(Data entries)
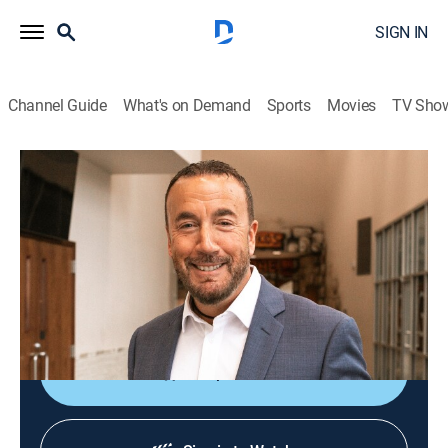
SIGN IN
Channel Guide
What's on Demand
Sports
Movies
TV Sho
James A. McMenis
James A. McMenis
Religious
|
2026
From Word of God Ministries in Shreveport, LA, Pastor
James A. McMenis teaches God's love through
scripture to bring clarity to the Word of God.
Shop DIRECTV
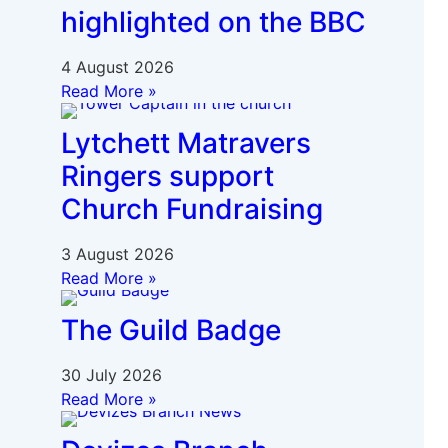
highlighted on the BBC
4 August 2026
Read More »
Lytchett Matravers
Ringers support
Church Fundraising
3 August 2026
Read More »
The Guild Badge
30 July 2026
Read More »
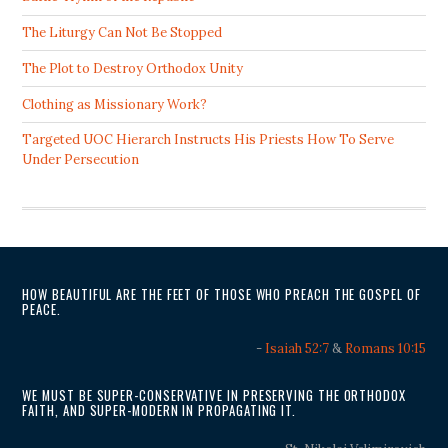
The Liturgy Can Not Be Stopped
The Plot to Destroy Orthodox Unity
Clothing as Missionary Work?
Targeted UOC Hierarch Instructs His Priests How To Serve
Under Persecution
HOW BEAUTIFUL ARE THE FEET OF THOSE WHO PREACH THE GOSPEL OF
PEACE.
-
Isaiah 52:7
&
Romans 10:15
WE MUST BE SUPER-CONSERVATIVE IN PRESERVING THE ORTHODOX
FAITH, AND SUPER-MODERN IN PROPAGATING IT.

▸ **Directions for this task**
Pull out each line of the listing that contains the string "SUPER" and copy it. Case counts, so a line only matches if its capital and small letters are the same.

▸ **Response to the task**
WE MUST BE SUPER-CONSERVATIVE IN PRESERVING THE ORTHODOX
FAITH, AND SUPER-MODERN IN PROPAGATING IT.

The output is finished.